Afaics, that is irrelevant, because even a mailing list can be polluted with
spam. Your point is against the nature of a public list or group, but my
proposal is not designed to fix that problem. My proposal is designed to fix
the problem of receivers being forced to receive bulk email from any sender.
My proposal forces email addresses to not be public to legitimate bulk email.
And then all other bulk senders can be dealt with more effectively. Then of
course this does solve the problem for mailing lists also in the end, because
then all bulk email gets killed (by a combination of legislative, judicial,
ISP, Host, and software features). The fundamental problem with doing any
thing about spam, is there is no way to measure it, because the subjective
measurement of "unsolicited" is not architectually defined.
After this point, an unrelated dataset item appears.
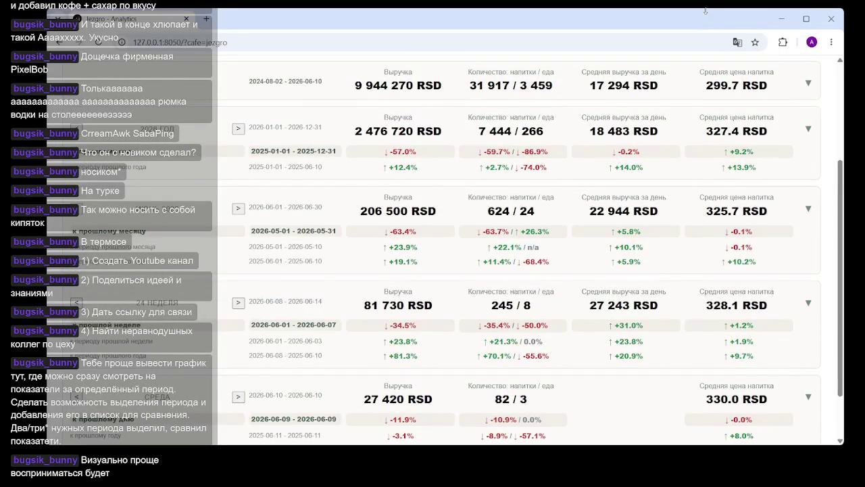
{"action": "left_click", "coordinate": [806, 19]}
The point is that if I choose to receive email from list or group (irregardless
of whether that list or group has effective policies to prevent incoming spam
posts), then it would be helpful to *architectually* differentiate that which I
subjectively decide is legitimate bulk email senders from that which I decide
is UBE (spam) senders.
Once you define the architecture, then all kinds of important features can be
built on top of it to deal more effectively with spam ranging from legislative,
judicial, ISP, Host, and software.
The other point to understand is that the paradigms (usenet vs email) are
and have been different for very good reasons. And if one assumes that
both paradigms are desired, then it is necessary to address how one
enforces the separation. No one to date has figured out even a set of
definitions to address the needs, much less mechanisms.
I am unclear how you think this applies to my proposal?